Representative Capito said: "The need for healthy, positive images of girls in the media is clear. We applaud the Girl Scouts' response to this need. The Healthy Media for Youth Act, which builds upon with their tireless efforts to build girls' self-esteem, will improve youth media literacy and create new opportunities for the media to positively impact the health, relationships and future of our young people."

The Healthy Media for Youth Act is a part of wider effort by Girl Scouts at the federal, state, and local level known as Live Healthy, Lead Healthy, which seeks to engage policymakers and community leaders around key health and well-being issues affecting girls. In February, Girl Scouts released a study that found that nearly 90% of American girls feel intense pressure from the media to have an ideal body type. The same study found that girls want to see healthier, more realistic images of women in media. Girl Scouts is moving to respond to this need through the release later this year of its newest program, It's Your Story—Tell It!, which focuses on helping improve girls' self-esteem and media literacy skills.

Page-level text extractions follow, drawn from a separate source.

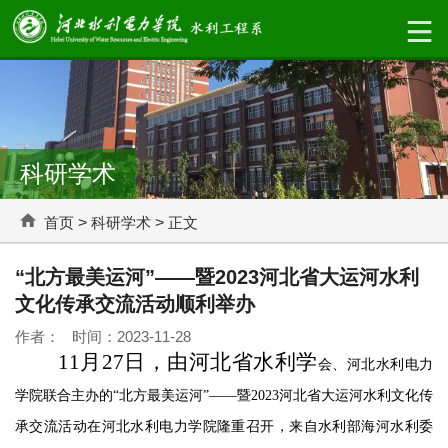
科研学术
首页
>
科研学术
>
正文
“北方最美运河”——暨2023河北省大运河水利
文化传承交流活动顺利举办
作者： 时间：2023-11-28
11月27日，由河北省水利
学
会、河北水利电力
学院联合主办的
“北方最美运河”——暨2023河北省大运河水利文化传
承交流活动在河北水利电力学院隆重召开，来自水利部海河水利委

"Girls need an advocate who will stand up for them," said Laurie Westley, senior vice president of Public Policy, Advocacy and the Research Institute. "By promoting the Healthy Media for Youth Act, Girl Scouts is being a voice for girls on an issue that directly and disproportionately affects them. Girl Scouts recognizes the need to bring attention to this important issue, which affects girls' self-esteem, body image, eating habits, and social and emotional development."